README.md

# LZString

An Elixir implementation of [pieroxy/lz-string](https://github.com/pieroxy/lz-string), an LZ-based compression algorithm.

```elixir
iex> LZString.compress("hello, i am a 猫")
<<5, 133, 48, 54, 96, 246, 3, 64, 4, 9, 107, 2, 24, 22, 217, 180, 53, 51, 144, 0>>

iex> LZString.decompress(<<5, 133, 48, 54, 96, 246, 3, 64, 4, 9, 107, 2, 24, 22, 217, 180, 53, 51, 144, 0>>)
"hello, i am a 猫"

iex> LZString.compress_base64("hello, i am a 猫")
"BYUwNmD2A0AECWsCGBbZtDUzkAA="

iex> LZString.decompress_base64("BYUwNmD2A0AECWsCGBbZtDUzkA==")
"hello, i am a 猫"
```

## Installation

Add lz_string to your list of dependencies in `mix.exs`:

```elixir
def deps do
  [{:lz_string, "~> 0.0.2"}]
end
```

## Running Tests
The tests compare LZString's output against that produced by the JS reference implementation (by way of a janky node.js `Port`).
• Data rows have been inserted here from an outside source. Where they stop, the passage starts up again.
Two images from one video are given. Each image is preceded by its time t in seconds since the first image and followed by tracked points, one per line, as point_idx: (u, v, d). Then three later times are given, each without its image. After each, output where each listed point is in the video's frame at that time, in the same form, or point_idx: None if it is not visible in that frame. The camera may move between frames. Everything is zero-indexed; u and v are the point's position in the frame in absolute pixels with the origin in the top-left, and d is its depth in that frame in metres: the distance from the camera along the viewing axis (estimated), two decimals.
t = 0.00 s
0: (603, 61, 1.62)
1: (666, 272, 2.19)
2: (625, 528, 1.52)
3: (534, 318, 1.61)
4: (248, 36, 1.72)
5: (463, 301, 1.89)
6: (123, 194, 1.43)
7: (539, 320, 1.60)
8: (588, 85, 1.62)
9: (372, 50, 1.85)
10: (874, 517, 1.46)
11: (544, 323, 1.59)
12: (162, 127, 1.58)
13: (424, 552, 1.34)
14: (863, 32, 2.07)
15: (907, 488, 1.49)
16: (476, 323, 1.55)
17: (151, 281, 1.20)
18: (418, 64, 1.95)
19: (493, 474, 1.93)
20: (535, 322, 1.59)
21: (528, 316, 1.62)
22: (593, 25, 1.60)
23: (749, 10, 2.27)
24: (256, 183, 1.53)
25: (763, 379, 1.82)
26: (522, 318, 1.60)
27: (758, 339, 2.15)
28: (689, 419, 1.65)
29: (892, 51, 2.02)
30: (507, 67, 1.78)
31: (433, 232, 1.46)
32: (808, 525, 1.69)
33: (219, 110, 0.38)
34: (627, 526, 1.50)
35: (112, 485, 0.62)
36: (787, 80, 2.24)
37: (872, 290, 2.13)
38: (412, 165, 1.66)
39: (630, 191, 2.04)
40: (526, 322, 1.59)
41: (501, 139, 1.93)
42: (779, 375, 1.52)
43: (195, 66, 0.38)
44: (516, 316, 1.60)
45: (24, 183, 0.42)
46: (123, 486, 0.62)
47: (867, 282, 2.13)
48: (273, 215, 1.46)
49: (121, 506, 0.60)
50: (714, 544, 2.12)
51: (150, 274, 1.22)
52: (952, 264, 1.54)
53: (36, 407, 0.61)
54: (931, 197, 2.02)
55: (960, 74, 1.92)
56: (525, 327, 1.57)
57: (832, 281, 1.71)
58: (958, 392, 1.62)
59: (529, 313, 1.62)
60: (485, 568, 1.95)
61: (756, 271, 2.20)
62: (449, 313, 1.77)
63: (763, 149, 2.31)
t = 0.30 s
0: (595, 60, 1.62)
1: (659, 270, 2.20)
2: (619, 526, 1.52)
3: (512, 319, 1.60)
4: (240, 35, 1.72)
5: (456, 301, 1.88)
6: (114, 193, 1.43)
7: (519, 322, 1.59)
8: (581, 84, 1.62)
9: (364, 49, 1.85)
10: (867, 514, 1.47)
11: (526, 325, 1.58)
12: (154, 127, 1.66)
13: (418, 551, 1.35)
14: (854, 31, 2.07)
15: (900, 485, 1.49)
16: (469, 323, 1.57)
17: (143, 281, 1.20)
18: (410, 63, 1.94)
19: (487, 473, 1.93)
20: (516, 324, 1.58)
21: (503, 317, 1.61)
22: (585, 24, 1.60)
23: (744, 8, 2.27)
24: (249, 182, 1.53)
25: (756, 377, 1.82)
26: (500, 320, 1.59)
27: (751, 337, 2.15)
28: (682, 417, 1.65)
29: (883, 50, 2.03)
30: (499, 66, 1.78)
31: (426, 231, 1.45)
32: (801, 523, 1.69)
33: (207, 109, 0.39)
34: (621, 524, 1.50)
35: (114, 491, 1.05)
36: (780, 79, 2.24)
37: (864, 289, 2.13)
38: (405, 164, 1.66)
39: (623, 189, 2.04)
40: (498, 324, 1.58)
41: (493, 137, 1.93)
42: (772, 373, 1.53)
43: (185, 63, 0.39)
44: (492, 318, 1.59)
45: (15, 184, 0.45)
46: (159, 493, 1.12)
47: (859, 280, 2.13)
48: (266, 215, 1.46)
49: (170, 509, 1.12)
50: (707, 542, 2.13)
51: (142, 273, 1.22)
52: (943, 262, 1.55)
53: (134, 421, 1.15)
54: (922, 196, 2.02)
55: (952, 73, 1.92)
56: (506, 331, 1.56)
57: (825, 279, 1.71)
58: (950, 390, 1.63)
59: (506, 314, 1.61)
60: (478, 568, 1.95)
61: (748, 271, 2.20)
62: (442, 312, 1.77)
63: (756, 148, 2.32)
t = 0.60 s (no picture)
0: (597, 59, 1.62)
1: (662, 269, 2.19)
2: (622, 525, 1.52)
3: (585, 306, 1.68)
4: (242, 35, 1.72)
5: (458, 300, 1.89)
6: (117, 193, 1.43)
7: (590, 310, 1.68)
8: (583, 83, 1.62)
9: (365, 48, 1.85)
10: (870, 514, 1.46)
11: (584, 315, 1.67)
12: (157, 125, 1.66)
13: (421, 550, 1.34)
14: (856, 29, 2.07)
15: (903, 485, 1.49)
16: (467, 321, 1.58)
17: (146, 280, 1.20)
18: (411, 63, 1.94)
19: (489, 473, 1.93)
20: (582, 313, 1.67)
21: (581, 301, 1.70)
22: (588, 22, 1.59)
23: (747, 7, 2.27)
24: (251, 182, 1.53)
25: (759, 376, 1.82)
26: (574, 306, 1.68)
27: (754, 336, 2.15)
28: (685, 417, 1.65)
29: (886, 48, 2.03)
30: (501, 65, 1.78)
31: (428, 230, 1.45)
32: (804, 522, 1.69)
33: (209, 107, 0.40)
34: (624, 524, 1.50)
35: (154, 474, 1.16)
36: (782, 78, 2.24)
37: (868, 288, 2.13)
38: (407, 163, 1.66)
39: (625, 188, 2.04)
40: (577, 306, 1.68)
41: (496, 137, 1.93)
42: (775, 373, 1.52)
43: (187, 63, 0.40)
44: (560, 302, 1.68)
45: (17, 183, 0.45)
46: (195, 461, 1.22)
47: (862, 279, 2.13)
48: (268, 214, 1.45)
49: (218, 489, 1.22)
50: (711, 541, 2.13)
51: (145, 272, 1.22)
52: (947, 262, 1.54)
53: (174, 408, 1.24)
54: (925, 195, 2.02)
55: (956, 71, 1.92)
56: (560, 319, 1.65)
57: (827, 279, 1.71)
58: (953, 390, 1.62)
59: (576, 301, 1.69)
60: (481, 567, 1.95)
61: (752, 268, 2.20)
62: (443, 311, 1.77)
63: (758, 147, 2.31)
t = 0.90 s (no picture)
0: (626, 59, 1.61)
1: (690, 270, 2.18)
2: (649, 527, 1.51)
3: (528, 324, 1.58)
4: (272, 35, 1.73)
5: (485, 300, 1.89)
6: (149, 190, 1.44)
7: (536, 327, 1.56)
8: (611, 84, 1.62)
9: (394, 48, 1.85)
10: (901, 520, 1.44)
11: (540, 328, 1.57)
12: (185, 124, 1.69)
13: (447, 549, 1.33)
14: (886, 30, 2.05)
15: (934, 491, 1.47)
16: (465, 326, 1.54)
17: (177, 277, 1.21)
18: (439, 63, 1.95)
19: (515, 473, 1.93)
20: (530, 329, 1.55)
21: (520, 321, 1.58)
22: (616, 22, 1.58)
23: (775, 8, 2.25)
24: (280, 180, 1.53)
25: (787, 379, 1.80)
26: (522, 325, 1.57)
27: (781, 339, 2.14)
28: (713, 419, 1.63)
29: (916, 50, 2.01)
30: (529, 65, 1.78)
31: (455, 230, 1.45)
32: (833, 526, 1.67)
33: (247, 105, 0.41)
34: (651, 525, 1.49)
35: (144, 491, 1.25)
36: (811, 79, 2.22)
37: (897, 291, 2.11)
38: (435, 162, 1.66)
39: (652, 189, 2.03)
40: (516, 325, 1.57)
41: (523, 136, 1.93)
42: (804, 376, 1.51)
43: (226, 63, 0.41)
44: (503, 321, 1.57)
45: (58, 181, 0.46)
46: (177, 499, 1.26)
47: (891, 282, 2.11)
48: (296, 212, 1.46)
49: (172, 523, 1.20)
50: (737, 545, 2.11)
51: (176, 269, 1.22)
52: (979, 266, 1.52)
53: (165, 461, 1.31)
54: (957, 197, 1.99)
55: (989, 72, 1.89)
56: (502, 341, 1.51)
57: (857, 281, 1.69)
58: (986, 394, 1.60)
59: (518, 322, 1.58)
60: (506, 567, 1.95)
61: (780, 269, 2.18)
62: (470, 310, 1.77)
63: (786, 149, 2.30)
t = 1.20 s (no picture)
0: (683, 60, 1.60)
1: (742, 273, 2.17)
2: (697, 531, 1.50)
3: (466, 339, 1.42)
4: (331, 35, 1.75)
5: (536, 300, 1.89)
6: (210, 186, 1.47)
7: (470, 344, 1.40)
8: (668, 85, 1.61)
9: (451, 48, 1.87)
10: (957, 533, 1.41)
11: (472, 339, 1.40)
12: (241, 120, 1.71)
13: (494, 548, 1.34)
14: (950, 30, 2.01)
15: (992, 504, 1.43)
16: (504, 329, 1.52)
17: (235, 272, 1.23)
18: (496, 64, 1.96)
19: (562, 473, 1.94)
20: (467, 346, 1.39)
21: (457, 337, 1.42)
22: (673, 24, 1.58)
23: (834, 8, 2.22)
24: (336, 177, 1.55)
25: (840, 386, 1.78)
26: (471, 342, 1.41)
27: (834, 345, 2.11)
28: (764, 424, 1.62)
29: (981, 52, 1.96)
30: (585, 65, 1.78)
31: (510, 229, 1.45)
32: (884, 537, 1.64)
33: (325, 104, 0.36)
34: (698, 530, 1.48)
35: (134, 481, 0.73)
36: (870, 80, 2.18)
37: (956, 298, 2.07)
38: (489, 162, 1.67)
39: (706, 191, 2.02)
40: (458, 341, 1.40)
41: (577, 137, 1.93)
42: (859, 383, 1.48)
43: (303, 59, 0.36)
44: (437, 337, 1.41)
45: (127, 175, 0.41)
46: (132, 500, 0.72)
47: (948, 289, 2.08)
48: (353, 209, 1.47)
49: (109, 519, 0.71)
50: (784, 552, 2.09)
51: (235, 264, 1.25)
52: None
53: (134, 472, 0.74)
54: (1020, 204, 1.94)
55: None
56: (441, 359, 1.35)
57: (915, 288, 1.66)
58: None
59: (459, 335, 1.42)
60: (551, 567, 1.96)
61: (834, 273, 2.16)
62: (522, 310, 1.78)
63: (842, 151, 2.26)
You'll need to install the node module in the root directory of the project beforehand:

```
$ npm install lz-string
```

Depending on how the port output is flushed, you'll once in a while get an error that complains about something like `:erlang.binary_to_integer("64'\n>")`, those are safe to ignore, and you can re-run the tests to try again. I'll gladly accept a PR to switch to https://github.com/awetzel/node_erlastic <3.

## Base64
The Base64 that the reference library produces is invalid, but we can still use it as the end-of-message indication is a dictionary marker rather than the actual end-of-input, so it may be academic. This library will properly decompress the invalid base64, and produce valid base64 output during compression.